Quando a prioridade dos profissionais é o estabelecimento de relações com o usuário, aumenta a possibilidade de oferecer um cuidado mais voltado para a integralidade, uma vez que os procedimentos adotados por todos os profissionais passam a centrar no usuário.

Merhy (1998) aponta que para um modelo centrado no usuário e comprometido com a defesa da vida, torna-se necessário um reordenamento das relações estabelecidas entre as tecnologias praticadas na produção de cuidado. Considerando que a tecnologia leve não é específica de nenhuma área profissional, esta deve servir de base para a atuação de todos os trabalhadores em saúde. O autor afirma que independente da função desempenhada, os profissionais enquanto produtores de atos de saúde devem ser considerados sempre como operadores de cuidado e para isso, deveriam ser capacitados de modo a atuar especificamente no âmbito das tecnologias leves, na forma de produzir acolhimentos, responsabilizações e estimular a criação de vínculos.

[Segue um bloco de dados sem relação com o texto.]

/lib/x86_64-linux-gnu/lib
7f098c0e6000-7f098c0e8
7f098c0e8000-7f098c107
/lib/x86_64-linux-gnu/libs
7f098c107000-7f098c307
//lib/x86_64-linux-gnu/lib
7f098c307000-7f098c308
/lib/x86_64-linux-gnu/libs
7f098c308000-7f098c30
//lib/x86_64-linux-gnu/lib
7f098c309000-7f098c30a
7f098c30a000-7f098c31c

Na discussão acerca do cuidado perpassa a idéia de manutenção e promoção de saúde e prevenção de agravos que possam vir a comprometê-la. O processo de cuidado, quando operado por profissionais que baseiam suas intervenções nas tecnologias leves, ou seja, que priorizam as relações em ato, parece atingir em algum grau o usuário atendido e mobilizá-lo de modo promover uma diferente maneira de gerenciar sua saúde. Deste modo, torna-se possível pensar em atribuições plausíveis das influências da vinculação com profissionais cuidadores no modo do usuário operar o seu próprio cuidado em saúde.